What you are asked to do >> Where in the data below does the word "Vespa" appear? Copy each line that holds it.

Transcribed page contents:
=== Begin Enclosure ===

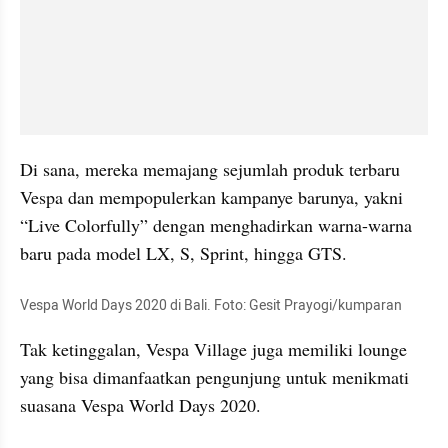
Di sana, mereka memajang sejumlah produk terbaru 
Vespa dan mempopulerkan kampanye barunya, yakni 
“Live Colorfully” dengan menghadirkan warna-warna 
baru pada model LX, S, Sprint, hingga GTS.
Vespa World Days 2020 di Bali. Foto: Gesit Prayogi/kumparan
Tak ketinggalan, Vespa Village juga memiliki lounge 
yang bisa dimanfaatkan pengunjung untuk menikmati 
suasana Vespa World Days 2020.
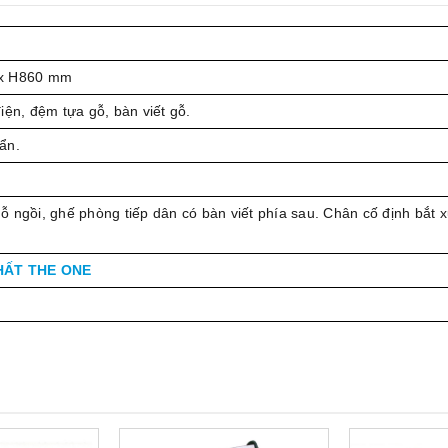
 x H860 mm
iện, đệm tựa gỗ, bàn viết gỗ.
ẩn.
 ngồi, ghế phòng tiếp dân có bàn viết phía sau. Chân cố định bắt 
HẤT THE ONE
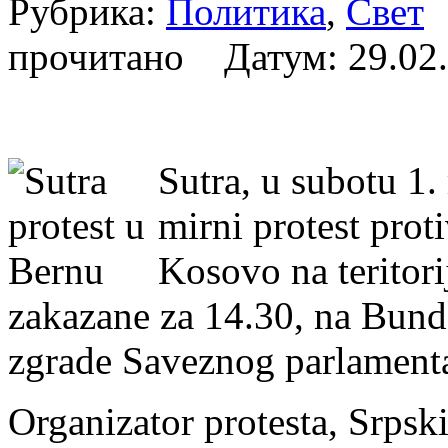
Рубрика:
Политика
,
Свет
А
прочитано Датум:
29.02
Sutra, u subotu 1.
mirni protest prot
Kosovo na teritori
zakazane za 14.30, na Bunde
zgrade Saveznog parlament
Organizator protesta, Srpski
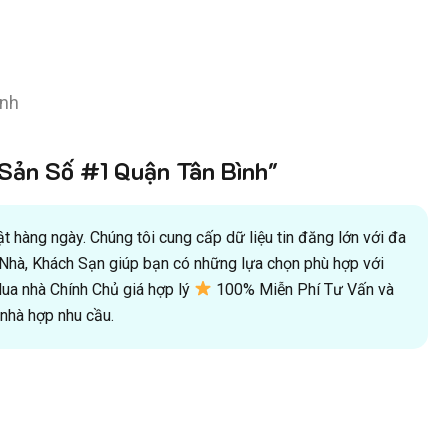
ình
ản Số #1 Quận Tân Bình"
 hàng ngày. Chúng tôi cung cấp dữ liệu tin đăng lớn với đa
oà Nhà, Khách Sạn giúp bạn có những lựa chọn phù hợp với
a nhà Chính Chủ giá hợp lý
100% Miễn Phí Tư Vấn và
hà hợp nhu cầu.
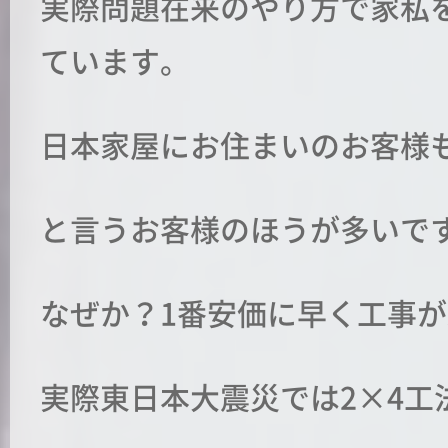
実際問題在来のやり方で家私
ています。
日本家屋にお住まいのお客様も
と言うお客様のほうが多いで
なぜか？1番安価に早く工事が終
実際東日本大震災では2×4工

=== End Enclosure ===
=== Begin Enclosure ===

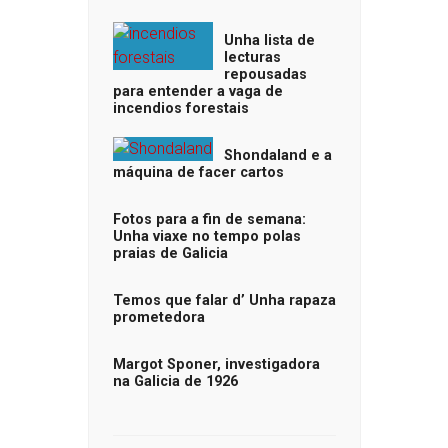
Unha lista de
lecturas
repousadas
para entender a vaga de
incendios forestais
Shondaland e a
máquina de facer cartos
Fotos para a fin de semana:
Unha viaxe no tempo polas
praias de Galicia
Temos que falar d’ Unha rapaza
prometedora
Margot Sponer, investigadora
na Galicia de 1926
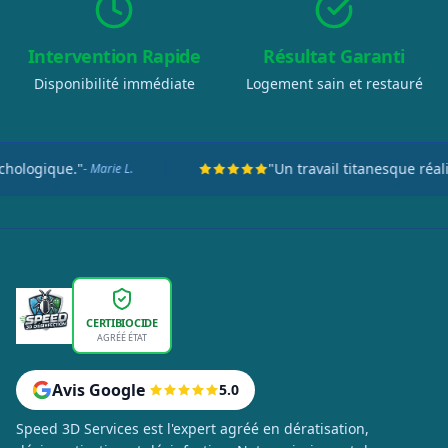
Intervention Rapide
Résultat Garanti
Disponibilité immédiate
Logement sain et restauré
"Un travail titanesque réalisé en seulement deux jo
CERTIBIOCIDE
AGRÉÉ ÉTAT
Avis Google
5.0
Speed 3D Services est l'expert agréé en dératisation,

=== End Enclosure ===
=== Begin Enclosure ===

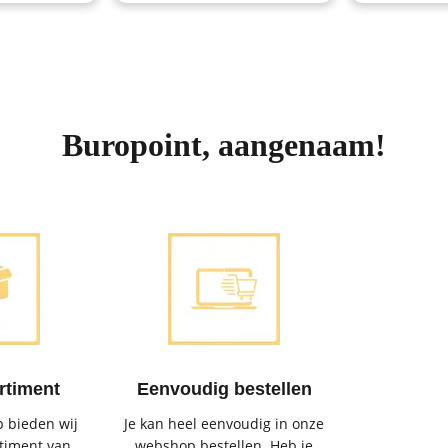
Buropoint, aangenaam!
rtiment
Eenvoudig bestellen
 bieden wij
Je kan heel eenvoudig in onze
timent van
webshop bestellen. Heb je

=== End Enclosure ===

Output for this exercise >>
Vespa dan mempopulerkan kampanye barunya, yakni 
Vespa World Days 2020 di Bali. Foto: Gesit Prayogi/kumparan
Tak ketinggalan, Vespa Village juga memiliki lounge 
suasana Vespa World Days 2020.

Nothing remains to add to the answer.